Chart3D is the container for one or more SurfacePlot marks. SurfacePlot can render a surface from a function f(x,y)->z or from an array of data points. You control viewing angle via Chart3DPose (binding for interactive drag-to-rotate or constant for read-only). Surface appearance is set with foregroundStyle, Chart3DSurfaceStyle helpers, and roughness. Camera depth is configured with chart3DCameraProjection.

When to use it

  • You need a 3D surface from a mathematical function (f(x,y) -> z).
  • You want to render a surface from an array of 3D points or Identifiable data.
  • You want drag-to-rotate interactivity for exploratory viewing.
  • You need different camera projections (perspective vs orthographic) for presentation vs precise reading.
  • You need multi-surface comparison in a single 3D chart.

Best practices

  • Import both SwiftUI and Charts and target iOS 26 / macOS 26 or later.
  • Use @State Chart3DPose and .chart3DPose($pose) for interactive rotation; use a constant pose to lock view.
  • Apply descriptive axis labels for x,y,z and distinct foregroundStyle per surface for clarity.
  • Match yRange in Chart3DSurfaceStyle.heightBased to the actual output range of your data or function.
  • Set roughness only after a foregroundStyle to control shininess vs matte appearance.

Example use cases

  • Terrain or elevation maps rendered from a radial distance function with height-based coloring and interactive rotation.
  • Comparing two mathematical surfaces side-by-side by adding multiple SurfacePlot calls inside Chart3D.
  • Rendering experimental 3D measurement data from an array of DataPoint structs into a smooth surface.
  • Creating a polished presentation chart using perspective projection and a linear gradient surface style.
  • Scientific plots requiring orthographic projection for precise measurement and zero perspective distortion.

FAQ

How do I enable drag-to-rotate on a Chart3D?

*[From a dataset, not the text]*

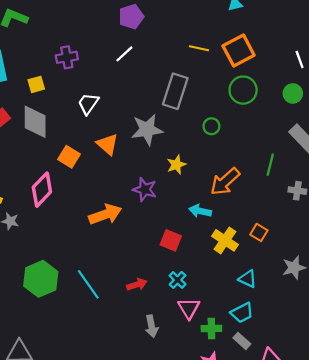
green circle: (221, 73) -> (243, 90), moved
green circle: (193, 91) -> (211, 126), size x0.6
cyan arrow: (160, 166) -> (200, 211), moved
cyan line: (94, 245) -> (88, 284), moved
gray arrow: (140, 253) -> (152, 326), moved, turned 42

Use a @State Chart3DPose and pass a binding to .chart3DPose($pose). A literal .chart3DPose(.default) is read-only and disables drag gestures.

When should I use height-based vs normal-based surface styling?

Use height-based when you want color mapped to elevation values across a specified yRange. Use normal-based for a lighting-aware look that emphasizes surface orientation and detail.